MetaRepICL asks how far this correspondence extends once the simplifying assumptions are relaxed: softmax attention instead of linear, learned representations instead of raw inputs, and distribution shift between training and evaluation.

Aim 1: an explicit construction for linear attention

The first part of the project makes the linear-attention–KRR correspondence constructive. Rather than proving an existence result, it builds an explicit transformer architecture whose layers implement conjugate gradient (CG) iterations for the KRR normal equations

$(\mathbf{K} + \lambda I)\alpha = \mathbf{y}$

where $\mathbf{K}$ is the kernel matrix over the support representations. The construction uses three components:

Attention heads that compute kernel matrix-vector products $(K\mathbf{p})_j$ through query-key-value projections over the support tokens.
Aggregator tokens that compute global reductions needed by CG: residual norms, step sizes, and conjugacy corrections.
MLP blocks that perform the per-token state updates for the CG iterates ( $\alpha$ , $r$ , $p$ ).

A linear-attention transformer of depth $t$ built this way runs $t$ CG iterations, and CG converges at a rate governed by the condition number $\kappa$ of $\mathbf{K}$ . So the architecture can approximate the KRR solution to arbitrary precision given sufficient depth. The construction also makes explicit what limits convergence: the effective rank of the kernel matrix and the width of the attention heads, which together determine how accurately the matrix-vector products are computed.
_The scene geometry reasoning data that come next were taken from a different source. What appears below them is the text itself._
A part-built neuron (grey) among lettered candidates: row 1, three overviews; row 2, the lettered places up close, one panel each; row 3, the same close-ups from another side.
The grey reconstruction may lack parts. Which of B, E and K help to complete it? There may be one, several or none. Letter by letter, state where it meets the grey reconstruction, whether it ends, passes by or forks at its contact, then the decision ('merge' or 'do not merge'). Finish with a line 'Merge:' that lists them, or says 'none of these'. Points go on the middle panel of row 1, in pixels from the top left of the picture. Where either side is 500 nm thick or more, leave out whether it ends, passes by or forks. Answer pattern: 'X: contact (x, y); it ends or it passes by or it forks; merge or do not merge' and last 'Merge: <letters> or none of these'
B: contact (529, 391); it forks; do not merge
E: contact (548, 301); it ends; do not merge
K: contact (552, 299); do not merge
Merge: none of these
Aim 2: the softmax extension

Softmax attention computes $\text{softmax}(QK^\top / \sqrt{d})V$ , which, unlike linear attention, does not correspond to a simple inner-product kernel. The softmax operation induces something closer to an exponential kernel $k(x, x') \propto \exp(x^\top x' / \sqrt{d})$ , though the correspondence is not exact because of the normalization.
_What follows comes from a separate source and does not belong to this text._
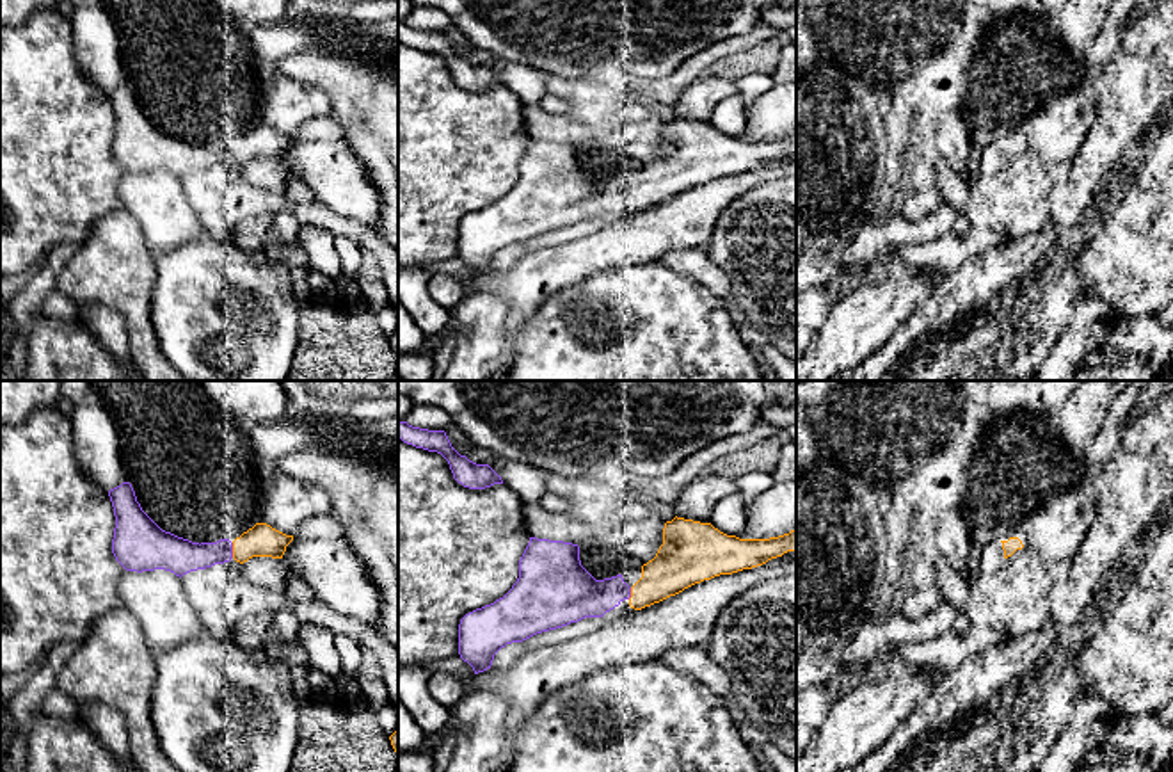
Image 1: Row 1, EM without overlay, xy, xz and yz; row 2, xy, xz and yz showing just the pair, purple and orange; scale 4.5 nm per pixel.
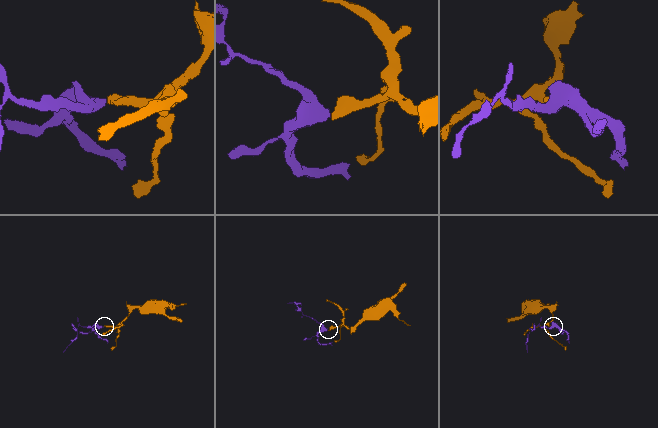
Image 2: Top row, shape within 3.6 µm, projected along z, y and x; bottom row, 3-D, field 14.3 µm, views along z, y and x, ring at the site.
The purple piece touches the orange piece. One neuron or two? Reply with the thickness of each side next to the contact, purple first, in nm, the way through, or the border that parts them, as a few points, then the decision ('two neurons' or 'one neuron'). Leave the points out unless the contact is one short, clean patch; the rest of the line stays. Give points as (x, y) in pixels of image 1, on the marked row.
160 nm thick on the purple side, 150 nm on the other; one neuron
The question is whether the ICL prediction under softmax attention still approximates KRR under this induced kernel. MetaRepICL measures this by computing the operator-norm distance $\lVert \tilde{K} - K_{\exp} \rVert_2$ between the attention-induced similarity matrix and the exponential kernel matrix on the support set.

Findings so far

Three observations, all preliminary:

The constructive CG mapping works as expected: the hand-wired linear-attention stack converges to the KRR solution at the predicted CG rate on synthetic regression tasks.
Width matters in a specific way. Under a rank- $m$ random projection simulating finite head dimension, the prediction error approaches the oracle KRR solution as $m$ increases, and the convergence tracks the effective dimension $d_{\text{eff}}(\lambda) = \text{tr}(\mathbf{K}(\mathbf{K} + \lambda I)^{-1})$ .
The softmax-kernel alignment holds for in-distribution tasks but degrades on out-of-distribution prompts. This suggests that the learned kernel specializes to the training distribution; the transformer learns to approximate KRR on tasks it has seen, but the approximation does not transfer robustly.
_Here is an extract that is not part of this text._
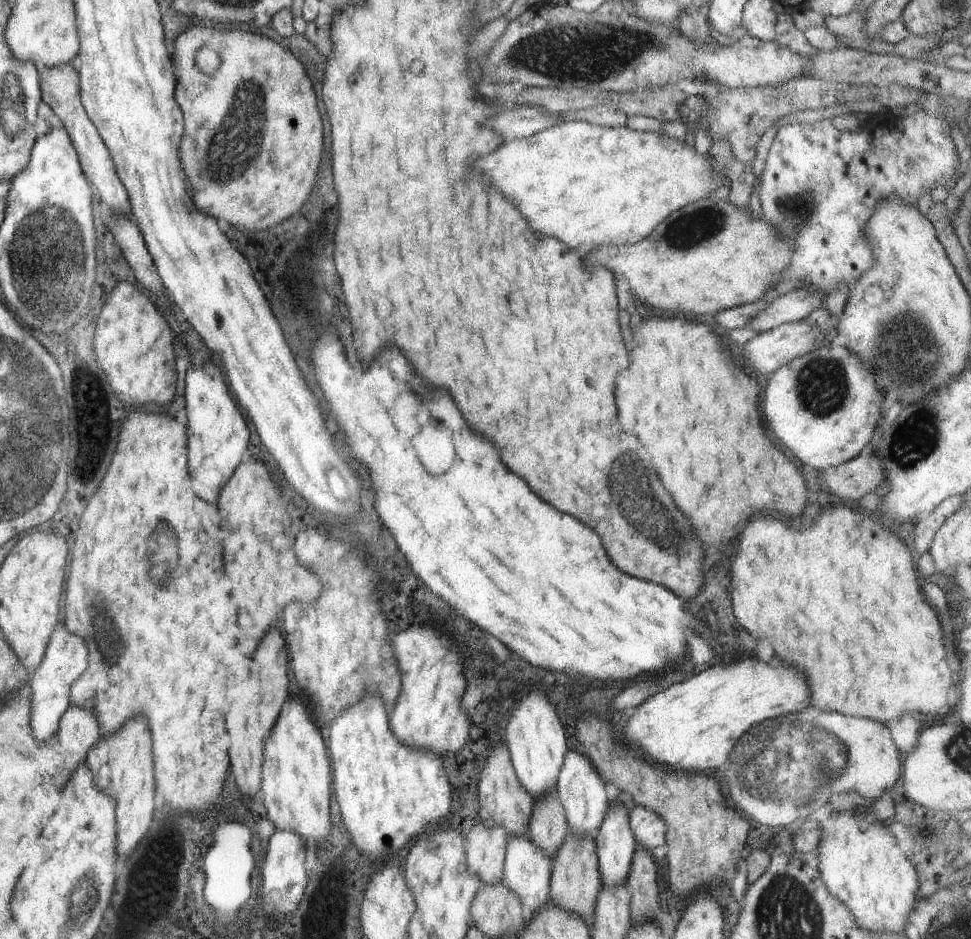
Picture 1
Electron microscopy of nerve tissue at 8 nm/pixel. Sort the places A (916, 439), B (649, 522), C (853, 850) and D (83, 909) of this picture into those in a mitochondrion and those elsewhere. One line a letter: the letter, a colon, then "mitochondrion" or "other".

The third finding is, I think, the most interesting, and also the most preliminary. It suggests that the mechanistic story "ICL is kernel regression" is true in a distribution-dependent sense: the transformer implements something close to KRR on the task distribution it was trained on, but the correspondence is a property of the training distribution, not of the architecture alone.

Connection to the broader theme

The companion post on StableGLM asks whether model explanations are stable across the set of near-optimal models. This post asks a related question: whether our mechanistic understanding of what a model computes is stable across input distributions. In both cases, the answer is conditional — explanations and mechanistic descriptions hold within certain regions of parameter space or input space, and break down outside them.

The shared premise is that understanding a model is not a binary. There is a continuum between "we have a complete mechanistic account" and "we have no idea what it is doing," and the useful work is in characterizing where on that continuum a given description sits, and what causes it to degrade.